— AIM OF THE TASK —
Your task is to repeat all of the data exactly while excluding the pictures.

** Opening RECORD SET block **

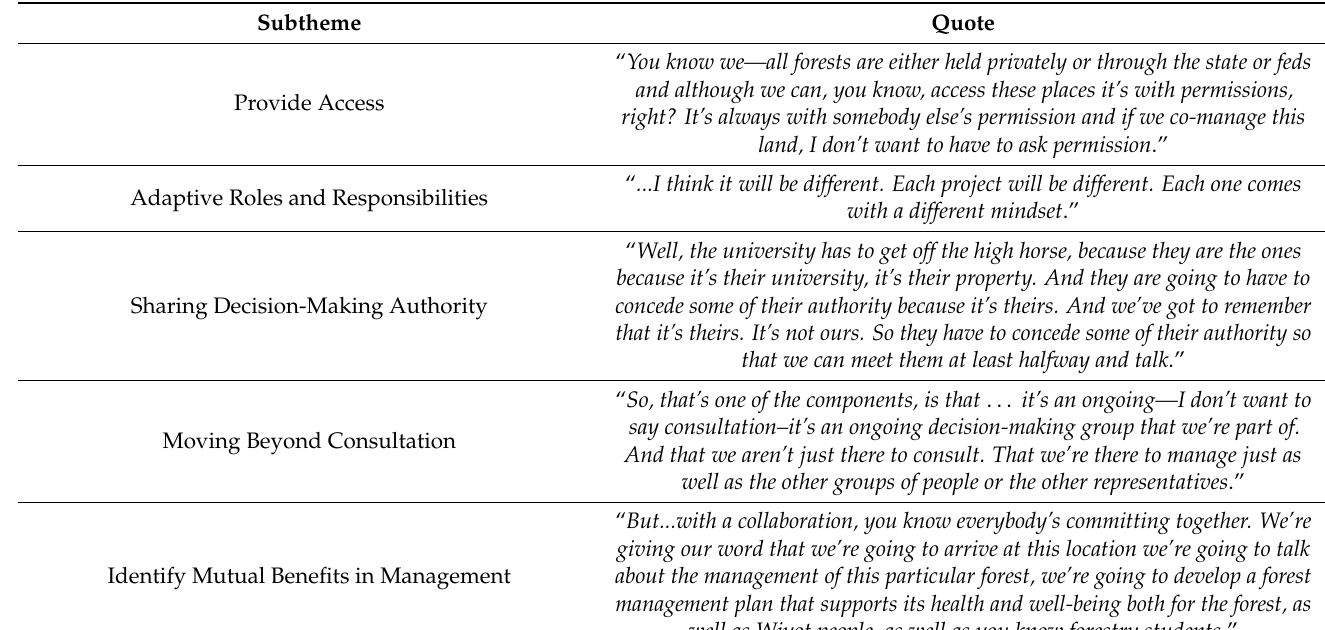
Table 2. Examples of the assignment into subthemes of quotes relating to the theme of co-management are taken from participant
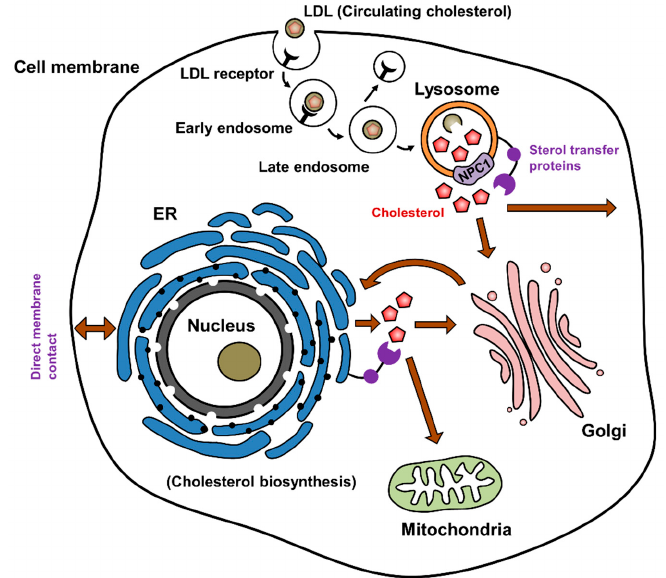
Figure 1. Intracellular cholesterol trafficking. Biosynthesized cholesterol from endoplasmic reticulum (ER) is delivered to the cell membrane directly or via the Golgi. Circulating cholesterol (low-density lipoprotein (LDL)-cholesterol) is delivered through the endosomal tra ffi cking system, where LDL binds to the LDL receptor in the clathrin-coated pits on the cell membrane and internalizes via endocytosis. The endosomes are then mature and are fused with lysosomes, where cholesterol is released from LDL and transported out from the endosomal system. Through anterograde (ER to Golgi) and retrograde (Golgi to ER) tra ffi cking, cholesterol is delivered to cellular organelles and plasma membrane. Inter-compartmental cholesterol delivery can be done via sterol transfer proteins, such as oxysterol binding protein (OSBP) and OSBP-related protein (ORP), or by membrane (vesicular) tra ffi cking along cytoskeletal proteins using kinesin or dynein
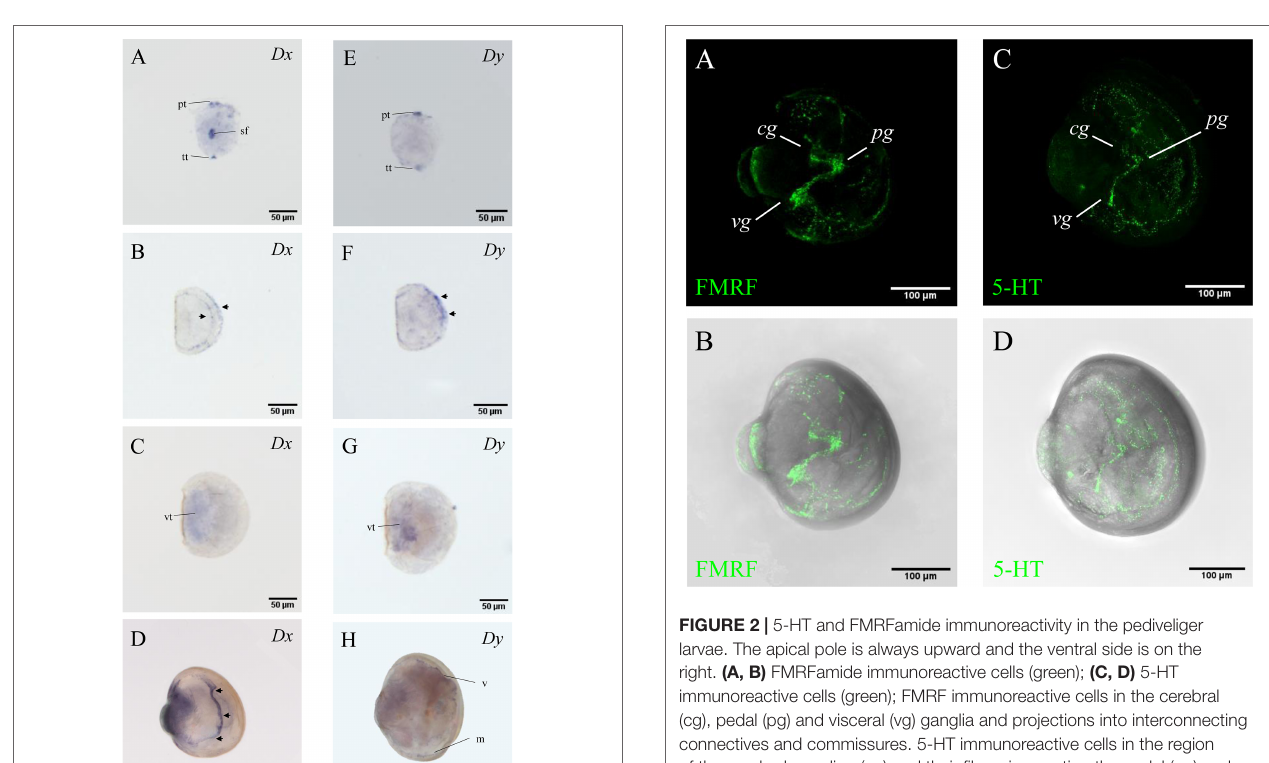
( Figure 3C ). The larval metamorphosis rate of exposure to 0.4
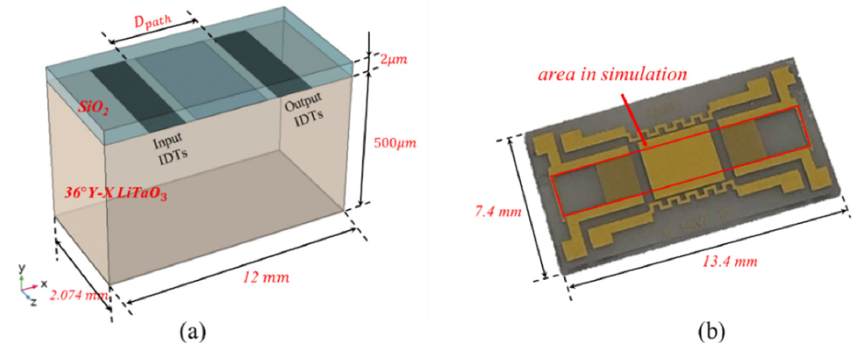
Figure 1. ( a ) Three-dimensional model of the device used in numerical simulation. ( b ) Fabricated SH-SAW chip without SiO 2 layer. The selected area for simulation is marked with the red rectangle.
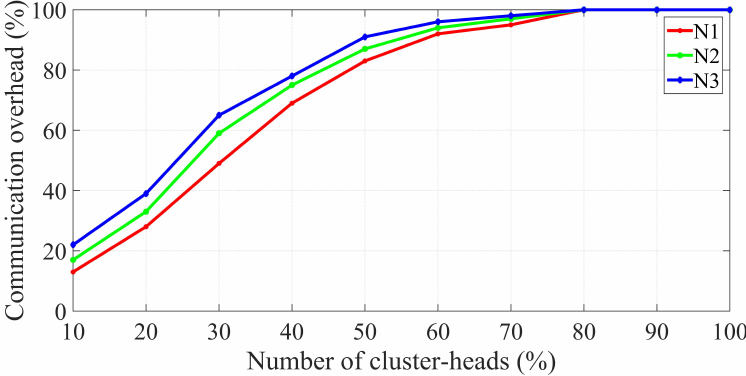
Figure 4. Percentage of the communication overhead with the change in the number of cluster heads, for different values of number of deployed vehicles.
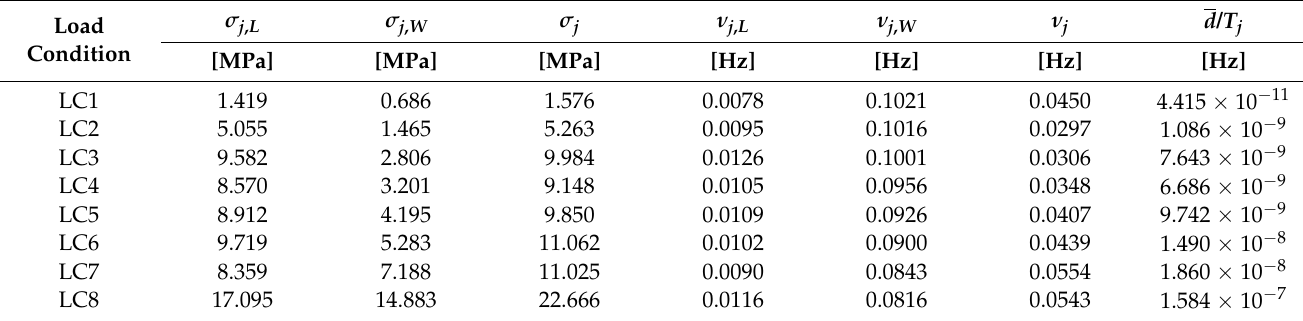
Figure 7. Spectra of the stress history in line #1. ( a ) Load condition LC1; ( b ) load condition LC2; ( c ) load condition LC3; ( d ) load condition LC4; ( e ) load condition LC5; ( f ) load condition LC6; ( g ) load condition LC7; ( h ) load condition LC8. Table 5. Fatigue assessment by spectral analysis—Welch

** Closing RECORD SET block **

— TASK RESULT —
Table 2. Examples of the assignment into subthemes of quotes relating to the theme of co-management are taken from participant
Figure 1. Intracellular cholesterol trafficking. Biosynthesized cholesterol from endoplasmic reticulum (ER) is delivered to the cell membrane directly or via the Golgi. Circulating cholesterol (low-density lipoprotein (LDL)-cholesterol) is delivered through the endosomal tra ffi cking system, where LDL binds to the LDL receptor in the clathrin-coated pits on the cell membrane and internalizes via endocytosis. The endosomes are then mature and are fused with lysosomes, where cholesterol is released from LDL and transported out from the endosomal system. Through anterograde (ER to Golgi) and retrograde (Golgi to ER) tra ffi cking, cholesterol is delivered to cellular organelles and plasma membrane. Inter-compartmental cholesterol delivery can be done via sterol transfer proteins, such as oxysterol binding protein (OSBP) and OSBP-related protein (ORP), or by membrane (vesicular) tra ffi cking along cytoskeletal proteins using kinesin or dynein
( Figure 3C ). The larval metamorphosis rate of exposure to 0.4
Figure 1. ( a ) Three-dimensional model of the device used in numerical simulation. ( b ) Fabricated SH-SAW chip without SiO 2 layer. The selected area for simulation is marked with the red rectangle.
Figure 4. Percentage of the communication overhead with the change in the number of cluster heads, for different values of number of deployed vehicles.
Figure 7. Spectra of the stress history in line #1. ( a ) Load condition LC1; ( b ) load condition LC2; ( c ) load condition LC3; ( d ) load condition LC4; ( e ) load condition LC5; ( f ) load condition LC6; ( g ) load condition LC7; ( h ) load condition LC8. Table 5. Fatigue assessment by spectral analysis—Welch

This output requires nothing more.